[Transcribed page contents]
Segment Open

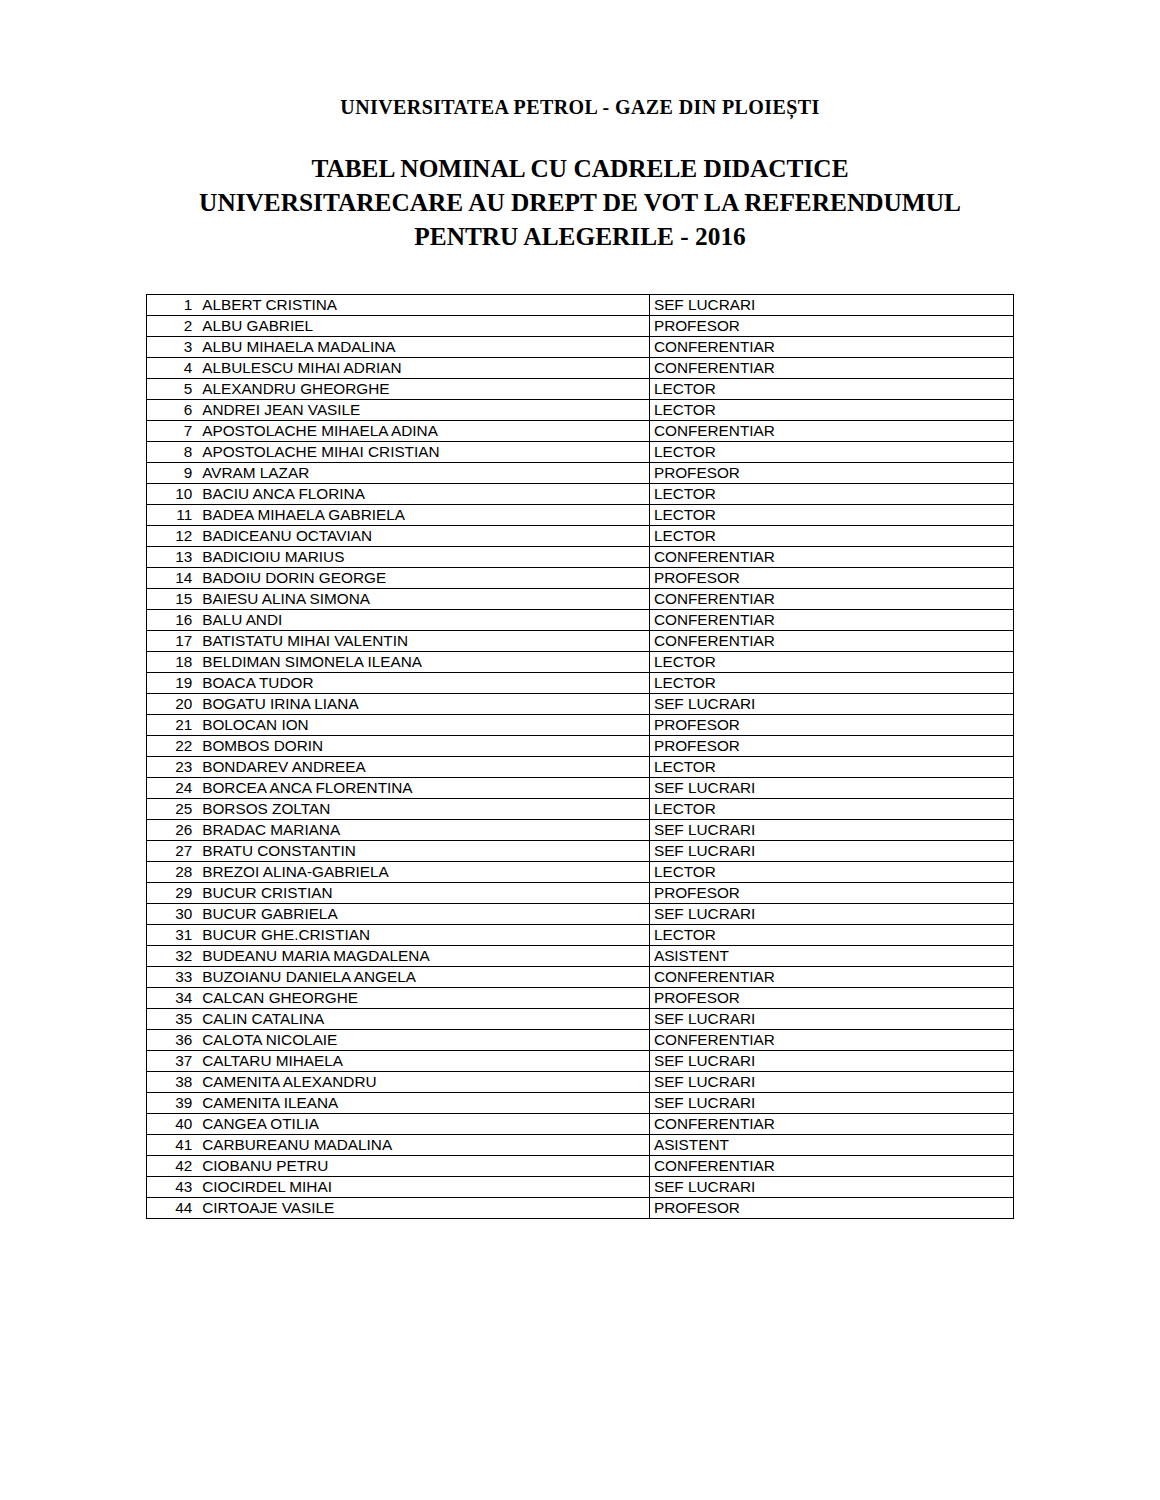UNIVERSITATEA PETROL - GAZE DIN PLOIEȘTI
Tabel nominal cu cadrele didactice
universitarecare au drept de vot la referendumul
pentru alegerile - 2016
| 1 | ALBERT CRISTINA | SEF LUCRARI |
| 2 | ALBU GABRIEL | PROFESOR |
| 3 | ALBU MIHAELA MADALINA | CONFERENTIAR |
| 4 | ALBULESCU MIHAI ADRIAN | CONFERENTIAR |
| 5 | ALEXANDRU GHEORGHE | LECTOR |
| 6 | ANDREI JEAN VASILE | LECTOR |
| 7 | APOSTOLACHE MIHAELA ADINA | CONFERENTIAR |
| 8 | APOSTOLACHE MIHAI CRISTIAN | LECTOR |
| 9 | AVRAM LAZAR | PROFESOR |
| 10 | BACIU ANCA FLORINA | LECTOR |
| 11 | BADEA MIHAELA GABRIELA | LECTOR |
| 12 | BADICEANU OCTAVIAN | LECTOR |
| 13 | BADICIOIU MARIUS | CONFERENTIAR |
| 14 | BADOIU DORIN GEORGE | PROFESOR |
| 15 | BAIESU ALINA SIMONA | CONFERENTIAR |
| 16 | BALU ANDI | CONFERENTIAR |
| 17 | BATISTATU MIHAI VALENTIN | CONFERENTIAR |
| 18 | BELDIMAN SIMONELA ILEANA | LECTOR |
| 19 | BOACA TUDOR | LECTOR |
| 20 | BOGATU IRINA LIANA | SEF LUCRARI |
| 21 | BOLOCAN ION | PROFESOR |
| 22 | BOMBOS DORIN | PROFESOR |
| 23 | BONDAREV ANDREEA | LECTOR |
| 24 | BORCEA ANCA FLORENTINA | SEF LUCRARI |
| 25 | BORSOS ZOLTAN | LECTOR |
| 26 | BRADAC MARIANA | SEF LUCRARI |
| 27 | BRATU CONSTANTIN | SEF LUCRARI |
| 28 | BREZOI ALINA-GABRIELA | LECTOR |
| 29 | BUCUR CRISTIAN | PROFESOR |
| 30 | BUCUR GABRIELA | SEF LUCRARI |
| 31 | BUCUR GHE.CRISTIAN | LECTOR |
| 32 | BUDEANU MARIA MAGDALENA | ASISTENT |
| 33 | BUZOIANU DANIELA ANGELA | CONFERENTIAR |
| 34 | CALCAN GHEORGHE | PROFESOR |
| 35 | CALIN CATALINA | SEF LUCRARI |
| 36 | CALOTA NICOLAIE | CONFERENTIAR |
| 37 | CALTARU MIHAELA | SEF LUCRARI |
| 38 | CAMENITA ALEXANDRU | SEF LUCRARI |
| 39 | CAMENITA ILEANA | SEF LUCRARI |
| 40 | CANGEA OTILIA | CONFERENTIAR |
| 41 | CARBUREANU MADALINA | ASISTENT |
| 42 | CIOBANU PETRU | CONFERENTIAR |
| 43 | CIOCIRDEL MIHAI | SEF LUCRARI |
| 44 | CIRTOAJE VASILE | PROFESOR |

Segment Closed
Segment Open

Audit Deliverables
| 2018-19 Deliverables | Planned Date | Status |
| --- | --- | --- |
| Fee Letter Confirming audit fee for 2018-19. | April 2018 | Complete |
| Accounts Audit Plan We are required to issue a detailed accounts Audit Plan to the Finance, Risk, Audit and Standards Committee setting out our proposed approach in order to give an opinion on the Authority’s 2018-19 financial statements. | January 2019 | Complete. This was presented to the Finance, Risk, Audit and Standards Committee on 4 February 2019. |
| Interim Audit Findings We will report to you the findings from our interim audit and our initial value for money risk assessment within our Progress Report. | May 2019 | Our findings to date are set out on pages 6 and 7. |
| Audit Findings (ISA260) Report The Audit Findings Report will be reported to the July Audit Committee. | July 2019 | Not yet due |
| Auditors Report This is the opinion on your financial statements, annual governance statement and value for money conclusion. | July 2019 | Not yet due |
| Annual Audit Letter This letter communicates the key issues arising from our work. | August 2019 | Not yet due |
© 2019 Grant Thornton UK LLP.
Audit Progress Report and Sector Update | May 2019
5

Segment Closed
Segment Open

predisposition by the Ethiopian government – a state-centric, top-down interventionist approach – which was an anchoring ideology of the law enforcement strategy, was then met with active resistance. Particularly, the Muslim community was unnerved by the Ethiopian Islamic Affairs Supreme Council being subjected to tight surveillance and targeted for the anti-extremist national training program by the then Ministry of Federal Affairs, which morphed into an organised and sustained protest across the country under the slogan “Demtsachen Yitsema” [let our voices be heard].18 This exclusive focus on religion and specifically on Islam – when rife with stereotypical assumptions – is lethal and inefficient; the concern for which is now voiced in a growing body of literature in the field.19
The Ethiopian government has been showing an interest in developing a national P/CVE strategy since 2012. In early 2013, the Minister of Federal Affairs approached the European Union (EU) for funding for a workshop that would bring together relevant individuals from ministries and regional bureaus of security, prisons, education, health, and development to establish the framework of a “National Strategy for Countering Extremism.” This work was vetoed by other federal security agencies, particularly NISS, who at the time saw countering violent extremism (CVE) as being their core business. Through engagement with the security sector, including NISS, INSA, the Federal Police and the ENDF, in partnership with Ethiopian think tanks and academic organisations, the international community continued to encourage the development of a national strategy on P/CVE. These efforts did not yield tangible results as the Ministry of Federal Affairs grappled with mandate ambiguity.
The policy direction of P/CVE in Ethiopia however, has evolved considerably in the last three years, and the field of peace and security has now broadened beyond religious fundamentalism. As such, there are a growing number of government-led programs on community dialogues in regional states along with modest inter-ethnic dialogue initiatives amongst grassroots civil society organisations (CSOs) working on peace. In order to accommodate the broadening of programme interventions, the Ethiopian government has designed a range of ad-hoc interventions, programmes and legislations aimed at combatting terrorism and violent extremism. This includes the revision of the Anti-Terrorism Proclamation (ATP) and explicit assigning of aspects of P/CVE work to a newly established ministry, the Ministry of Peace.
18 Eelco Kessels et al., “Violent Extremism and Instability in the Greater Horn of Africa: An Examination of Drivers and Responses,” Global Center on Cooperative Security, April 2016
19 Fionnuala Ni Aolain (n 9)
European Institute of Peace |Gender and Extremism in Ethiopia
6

Segment Closed

▶ What is required
Reproduce, character for character, only the lines of the preceding data that start at the line with "Tabel nominal cu cadrele didactice" and end at the line with "VASILE | LECTOR |", both included.

▶ Solution
Tabel nominal cu cadrele didactice
universitarecare au drept de vot la referendumul
pentru alegerile - 2016
| 1 | ALBERT CRISTINA | SEF LUCRARI |
| 2 | ALBU GABRIEL | PROFESOR |
| 3 | ALBU MIHAELA MADALINA | CONFERENTIAR |
| 4 | ALBULESCU MIHAI ADRIAN | CONFERENTIAR |
| 5 | ALEXANDRU GHEORGHE | LECTOR |
| 6 | ANDREI JEAN VASILE | LECTOR |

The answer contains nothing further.